### YOUR INSTRUCTIONS
Can you return, word for word, the lines of the transcribed page contents starting at the very beginning and ending with the line that contains "CERTIFIKÁT PRAVOSTI", including that line? Leave the pictures out of your answer.

Transcribed page contents:
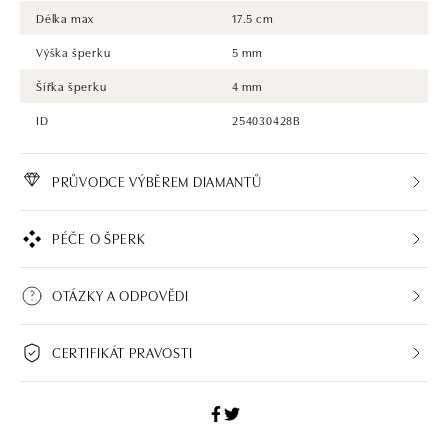
Délka max
17.5 cm
Výška šperku
5 mm
Šířka šperku
4 mm
ID
254030428B
PRŮVODCE VÝBĚREM DIAMANTŮ
PÉČE O ŠPERK
OTÁZKY A ODPOVĚDI
CERTIFIKÁT PRAVOSTI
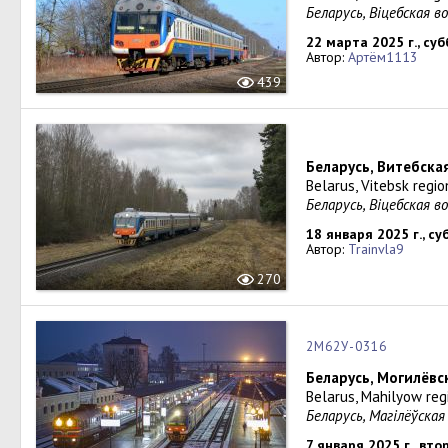
Беларусь, Віцебская 
22 марта 2025 г., су
Автор:
Артём1113
439
Беларусь, Витебска
Belarus, Vitebsk regi
Беларусь, Віцебская 
18 января 2025 г., с
Автор:
Trainvla9
270
2М62У-0316
Беларусь, Могилёвс
Belarus, Mahilyow reg
Беларусь, Магілёўская
7 января 2025 г., вто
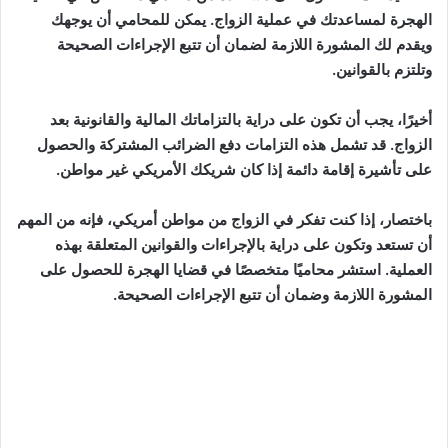
الهجرة لمساعدتك في عملية الزواج. يمكن للمحامي أن يوجهك
ويقدم لك المشورة اللازمة لضمان أن تتبع الإجراءات الصحيحة
وتلتزم بالقوانين.
أخيرًا، يجب أن تكون على دراية بالتزاماتك المالية والقانونية بعد
الزواج. قد تشمل هذه التزامات دفع الضرائب المشتركة والحصول
على تأشيرة إقامة دائمة إذا كان شريكك الأمريكي غير مواطن.
باختصار، إذا كنت تفكر في الزواج من مواطن أمريكي، فإنه من المهم
أن تستعد وتكون على دراية بالإجراءات والقوانين المتعلقة بهذه
العملية. استشر محاميًا متخصصًا في قضايا الهجرة للحصول على
المشورة اللازمة وضمان أن تتبع الإجراءات الصحيحة.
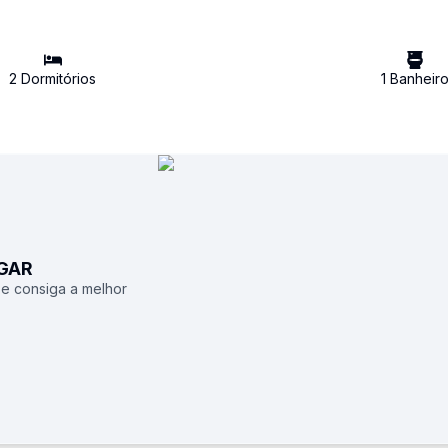
2
Dormitório
s
1
Banheir
UGAR
 e consiga a melhor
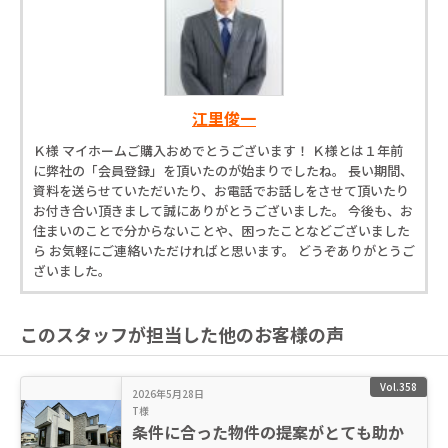
江里俊一
Ｋ様 マイホームご購入おめでとうございます！ Ｋ様とは１年前
に弊社の「会員登録」を頂いたのが始まりでしたね。 長い期間、
資料を送らせていただいたり、お電話でお話しをさせて頂いたり
お付き合い頂きまして誠にありがとうございました。 今後も、お
住まいのことで分からないことや、困ったことなどございました
ら お気軽にご連絡いただければと思います。 どうぞありがとうご
ざいました。
このスタッフが担当した他のお客様の声
Vol.358
2026年5月28日
T様
条件に合った物件の提案がとても助か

### RESULT
Délka max
17.5 cm
Výška šperku
5 mm
Šířka šperku
4 mm
ID
254030428B
PRŮVODCE VÝBĚREM DIAMANTŮ
PÉČE O ŠPERK
OTÁZKY A ODPOVĚDI
CERTIFIKÁT PRAVOSTI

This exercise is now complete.